A Look On The Lighter Side: Some straight talk about hair

Judy Epstein

 

It’s time to talk about hair and what happens to it during a global pandemic.

I was in a Zoom discussion group last week with women I’ve had coffee with every month for more than 20 years. And even though we’ve all been cooped up for two months or more, away from any kind of salon or beauty shop, most of us looked more or less like the folks I remember from better days.

But I found myself completely distracted by one woman in the corner of the montage, who had a shock of wild, unruly hair. Didn’t she own a comb? Didn’t she have a mirror? Didn’t she know what she looked like?

I put my glasses on to figure out who she was. So did she.

Uh oh — that woman was me!

In my defense, I will say that I have never been all that interested in my own appearance. (And don’t say “It shows!”) Yes, I own a mirror, but I look into it as seldom as possible — mostly to make sure there’s nothing stuck in my teeth before I go out of the house. And since I haven’t left the house in one and a half geological epochs, I haven’t bothered much with the mirror.

On top of which, I am not used to seeing myself on Zoom — or any kind of video, really. It’s not as if I were some sort of Kardashian, for heaven’s sake!

But the crowning glory — or crowning blow — of my Zoom experience was realizing how much of my hair has gone gray.

I knew that some graying would happen: I’m not an idiot. The appearance of a respectable silvering of the hair at my temples has always been my signal to get back to the beauty parlor.

Which now, of course, is impossible.

I assumed that at some point a stripe of gray hair would appear at the top of my head, growing wider as the weeks went by.

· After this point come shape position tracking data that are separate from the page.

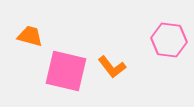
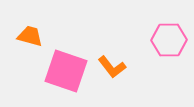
pink hexagon: rotated 8 degrees counterclockwise
pink square: rotated 6 degrees clockwise
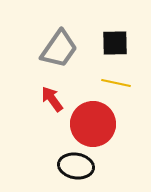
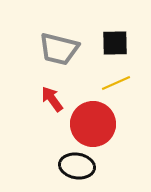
gray trapezoid: rotated 69 degrees clockwise
yellow line: rotated 36 degrees counterclockwise
black ellipse: moved 1 px right
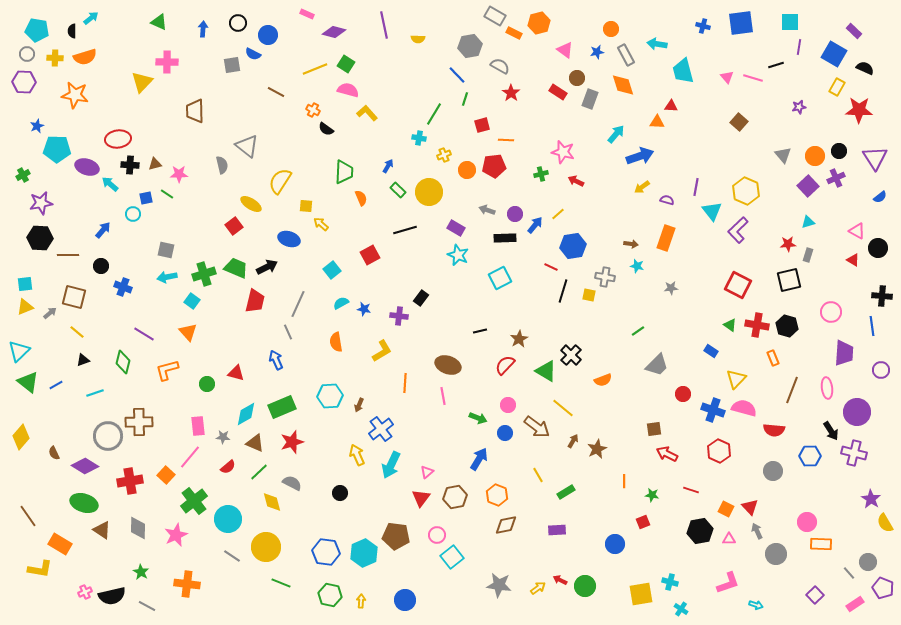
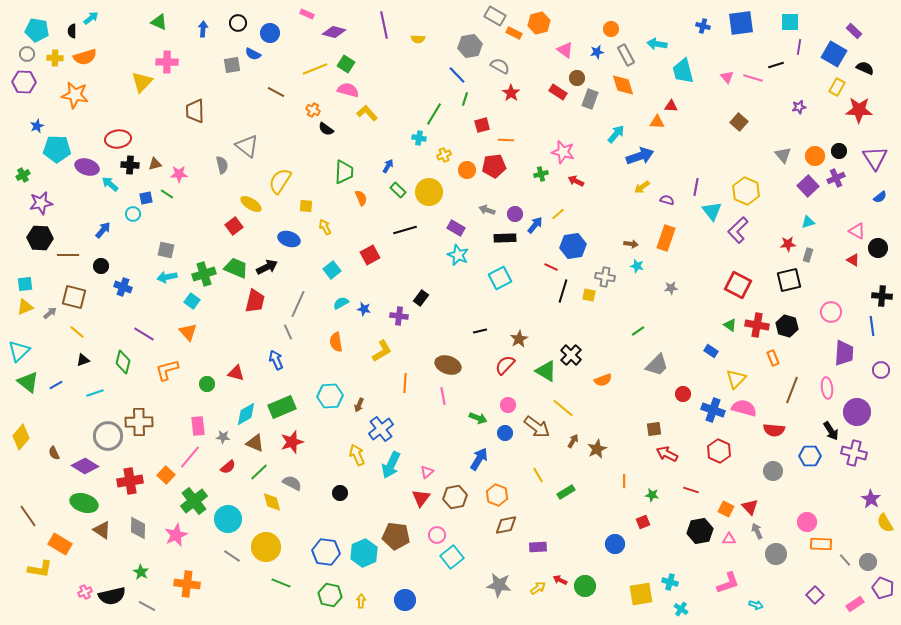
blue circle at (268, 35): moved 2 px right, 2 px up
yellow arrow at (321, 224): moved 4 px right, 3 px down; rotated 21 degrees clockwise
purple rectangle at (557, 530): moved 19 px left, 17 px down
gray line at (849, 573): moved 4 px left, 13 px up
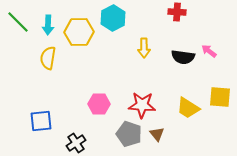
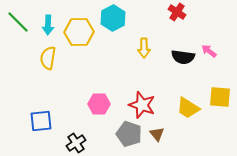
red cross: rotated 30 degrees clockwise
red star: rotated 16 degrees clockwise
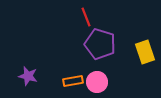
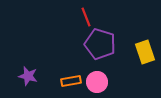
orange rectangle: moved 2 px left
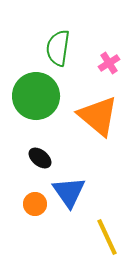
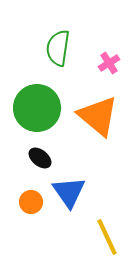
green circle: moved 1 px right, 12 px down
orange circle: moved 4 px left, 2 px up
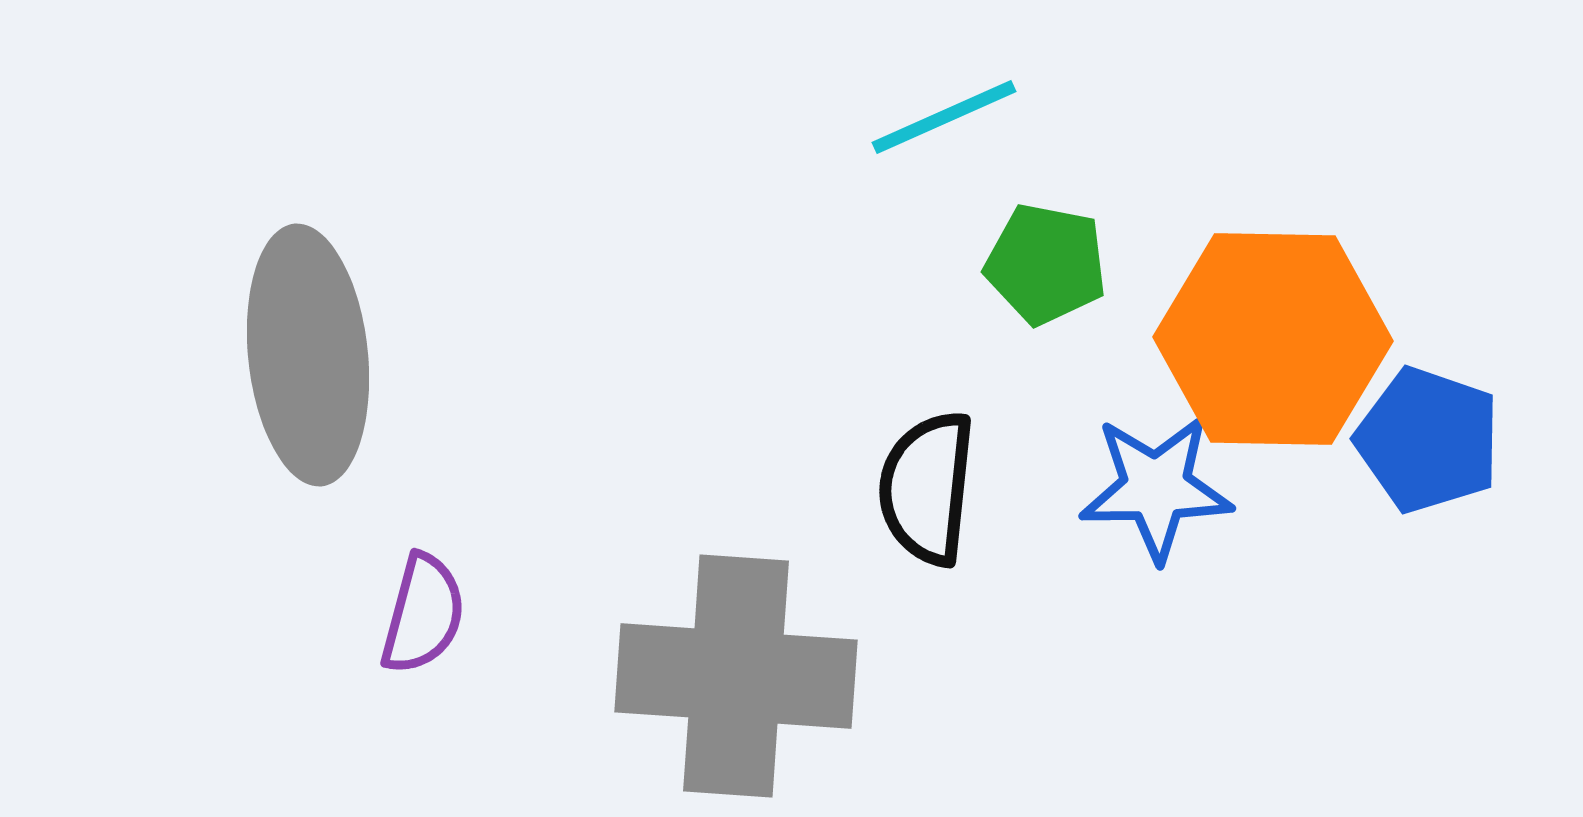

Eventually, we’d be able to measure the number of weeks in lockdown by the growing width of that stripe — like annual rings on a tree stump.

What I didn’t bargain for was all the rest of my hair lightening, too, as the color gradually washed out of it. Even the best of shampoos take something with them…and I’m gradually fading away to a shadow of my former self. Like a color photograph from the Sixties.

I also didn’t realize that sooner or later my hair would reach that awkward in-between stage, where it’s too long to look good without effort (that’s why I keep it short), but too short to tie back yet.

Hence the unruly mop.

But here’s the worst part: I completely forgot about my eyebrows. They are going gray, too — but not soon enough. Right now, I can still see enough of them to realize that each individual hair has its own idea of which direction to grow.

In fact, it was my eyebrows that convinced me to start coloring my hair at all.

It was back at the time of my first son’s bar mitzvah. I hadn’t even realized I was going gray, until the woman giving my son his bar mitzvah haircut asked me if I wouldn’t like a little “touch-up.”

For the record, “touch-up” is a terrific phrase. It could mean anything from having your eyebrows dyed to having major surgery. I stop short of anything requiring stitches.

“Sure, I guess so,” I said. So she mixed up a potion, colored my hair, and then asked if I wanted her to do my eyebrows as well.

“My eyebrows?” I replied, raising them as if to show her where they lived on my face.

“Exactly,” she said. So she lathered me up and I looked and felt ridiculous, with one white foam caterpillar sitting above each eye.

But when it came time for the big reveal, that’s when I got my surprise. “Oh — my face is back!” I exclaimed.

I had been feeling vaguely unhappy with how I looked, without knowing why. It wasn’t until my eyebrows were visible once again that I realized how much I had missed them.

So now I’m fading away again, slowly, in front of my own eyes. But at least now I know to run and get out an eyebrow pencil, before I disappear altogether.

As for the shock of gray hair — well, I’m getting used to it. I hope the Moms Coffee group is, too.